Die Anklage wirft ihm vor, massenhaft Krebsmedikamente gepanscht zu
haben. Mindestens 1000 Krebskranke sollen betroffen sein, allein den
gesetzlichen Krankenkassen soll ein Schaden von 56 Millionen Euro
entstanden sein.

Der Vorwurf, dass Medikamente systematisch unterdosiert gewesen
seien, könne nicht stimmen, argumentierten die Verteidiger. Studien
zeigten, dass von dem Bottroper Apotheker belieferte Ärzte bei ihren
Patienten «eine deutlich höhere mittlere Überlebensrate» erzielt
hätten.

Konkret werfen sie den Ermittlern vor, die Einkaufsquoten des
Angeklagten nicht genau genug ermittelt zu haben. So sei zum Beispiel
der Bestand an Medikamenten nicht berücksichtigt worden. Auch die
sichergestellten Proben, in denen laut Anklage wenig oder keine
Wirkstoffe nachgewiesen wurden, hätten keine Aussagekraft, da die
Analyseverfahren noch nicht ausgereift seien.

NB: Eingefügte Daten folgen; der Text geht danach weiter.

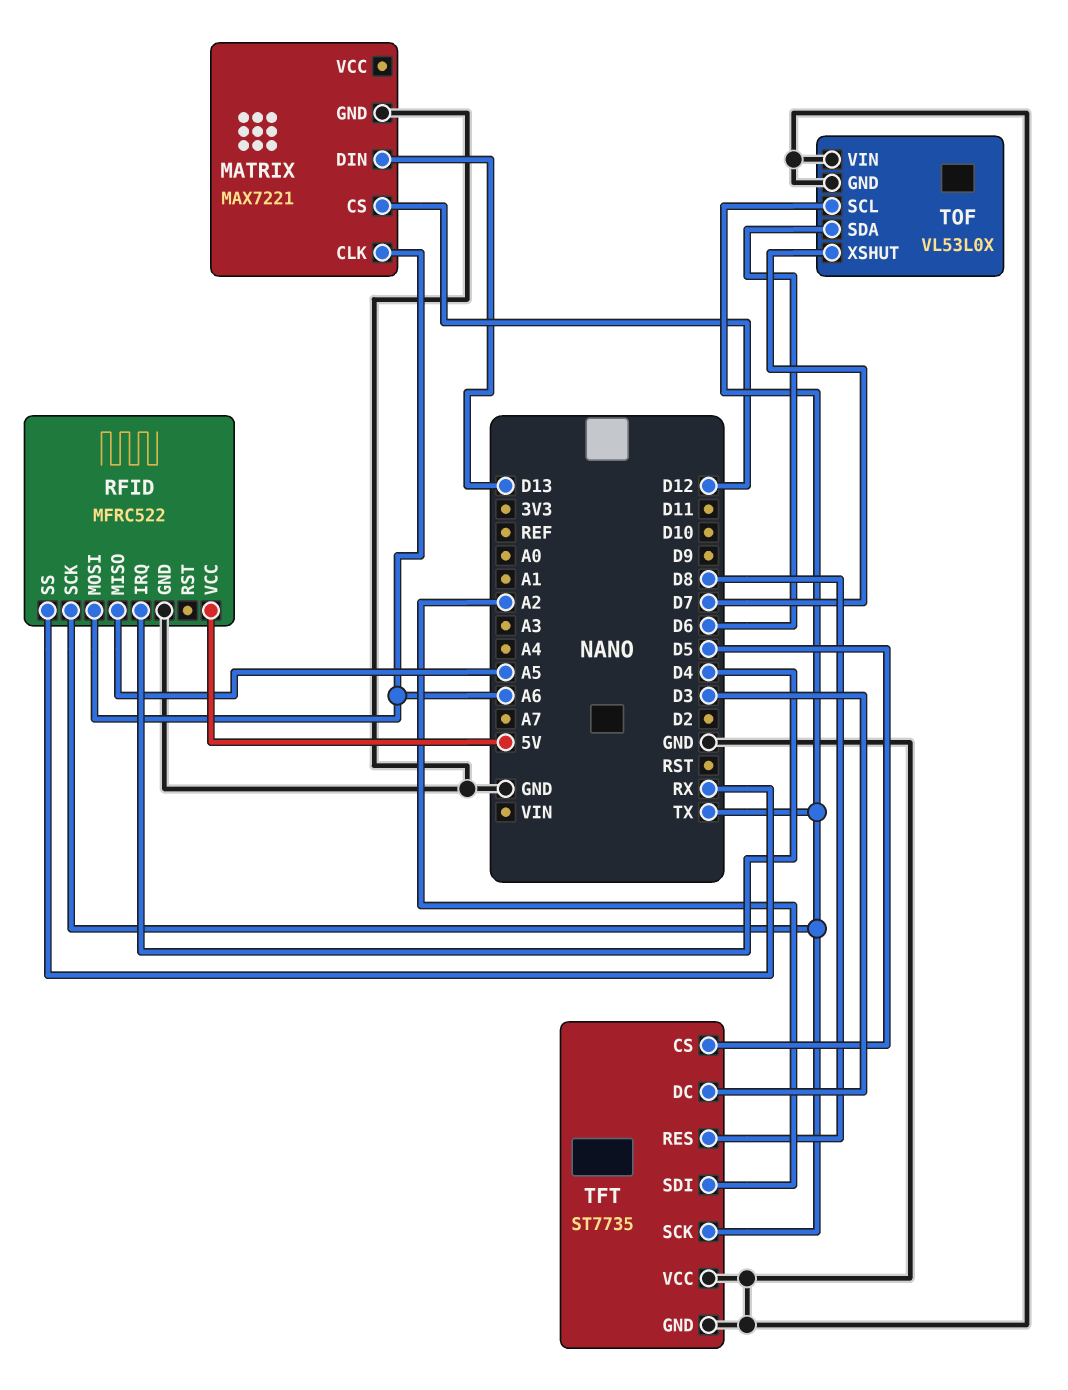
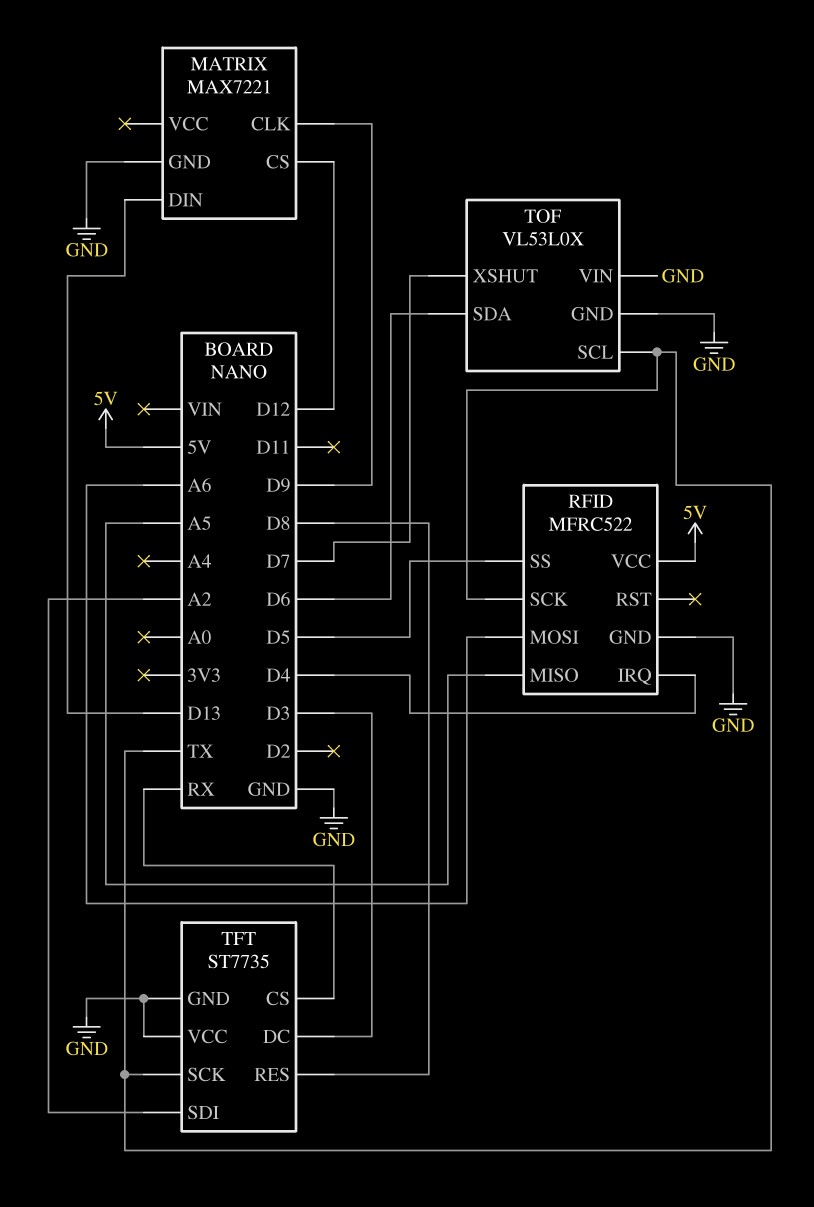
MATRIX pin CLK: A6 -> D9
RFID pin SS: RX -> D5
TFT pin CS: D5 -> RX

«Wir haben Verständnis für die Sorgen und Ängste der Patienten»,

sagte Verteidiger Peter Strüwe in dem Prozess vor dem Essener
Landgericht. Man müsse sich jedoch von der reflexartigen Bewertung
freimachen, dass alles, was bis jetzt bekannt ist, schon stimmen
werde.

Zwischen 2012 und 2016 soll der Apotheker fast 62 000 Mal
Krebsmedikamente mit zu wenig Wirkstoff versehen haben. Es sei ihm
darum gegangen, «sich eine erhebliche Einnahmequelle zu verschaffen»,
argumentiert die Staatsanwaltschaft. In der Anklageschrift sind 35
Wirkstoffe aufgeführt, von denen der Apotheker höchstens 70 Prozent
der eigentlich benötigten Menge eingekauft haben soll. Die Anklage
lautet auf Verstoß gegen das Arzneimittelgesetz, Betrug und versuchte
Körperverletzung. Dem 47-Jährigen drohen bis zu zehn Jahre Haft sowie
ein Berufsverbot.

Betroffen sind den Ermittlungen zufolge Patienten von 37 Ärzten,
Praxen und Kliniken in sechs Bundesländern, die meisten in
Nordrhein-Westfalen. Lieferungen gingen aber auch an jeweils eine
Klinik oder Praxis in Rheinland-Pfalz, dem Saarland,
Baden-Württemberg, Niedersachsen und Sachsen.